Parmi les critiques qui reviennent souvent lorsqu’on parle de littérature autobiographique, il se dit qu’elle serait une littérature de bas-étage. Il y a cette idée qu’un « vrai » écrivain ne devrait pas s’abaisser à parler de lui-même. On parle alors de la littérature autobiographique comme d’une écriture dégoutante et qui devrait avoir honte d’elle-même. Bref. Les critiques les plus négatives viennent de personnes qui préjugent d’un récit comme celui d’Annie Ernaux en lui prédestinant une « place. » Celle qu’ils pensent être la bonne. Peut-être l’unique possible.
Annie Ernaux part de sa propre experience. Grâce à la figure du père, elle revient sur les enjeux de toute une classe sociale, sur ce que voulait dire vivre dans les yeux de son père. dans ses yeux, dans sa bouche et dans ses mains aussi. Le père, ses impossibilités, son petit monde, qui se déplace dans l’espace délimité de sa condition. (Je dis le père, mais je pourrais évoquer la mère aussi)

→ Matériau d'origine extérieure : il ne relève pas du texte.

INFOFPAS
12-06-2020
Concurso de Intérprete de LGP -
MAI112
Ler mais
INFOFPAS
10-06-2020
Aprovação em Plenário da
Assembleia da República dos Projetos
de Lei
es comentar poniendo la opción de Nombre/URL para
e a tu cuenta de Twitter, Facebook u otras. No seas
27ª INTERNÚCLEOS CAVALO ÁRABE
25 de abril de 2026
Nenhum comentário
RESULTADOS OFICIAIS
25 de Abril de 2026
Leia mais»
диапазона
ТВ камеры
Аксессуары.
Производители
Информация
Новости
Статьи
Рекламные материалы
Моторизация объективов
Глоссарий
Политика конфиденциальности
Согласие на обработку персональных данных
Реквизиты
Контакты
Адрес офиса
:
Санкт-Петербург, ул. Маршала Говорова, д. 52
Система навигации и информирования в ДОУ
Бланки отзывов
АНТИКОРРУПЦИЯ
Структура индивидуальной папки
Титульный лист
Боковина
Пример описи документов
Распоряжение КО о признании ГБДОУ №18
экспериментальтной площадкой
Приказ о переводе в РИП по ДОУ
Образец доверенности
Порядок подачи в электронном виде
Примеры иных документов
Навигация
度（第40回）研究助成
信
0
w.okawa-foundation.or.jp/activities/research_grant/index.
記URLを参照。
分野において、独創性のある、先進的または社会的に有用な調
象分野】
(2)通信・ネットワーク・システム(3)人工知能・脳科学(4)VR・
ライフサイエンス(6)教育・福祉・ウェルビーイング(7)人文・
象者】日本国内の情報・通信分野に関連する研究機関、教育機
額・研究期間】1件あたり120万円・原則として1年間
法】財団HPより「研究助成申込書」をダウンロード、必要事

Ce qui est fabuleux dans l’écriture de l’intime, c’est qu’elle part d’une experience personnelle pour se rapprocher d’une expérience universelle, en même temps qu’elle valorise chaque experience et chaque détails comme étant singuliers. À la fin, le livre nous parle « personnellement. » Ce n’est pas que l’on se reconnaît, c’est que nous sommes reconnus.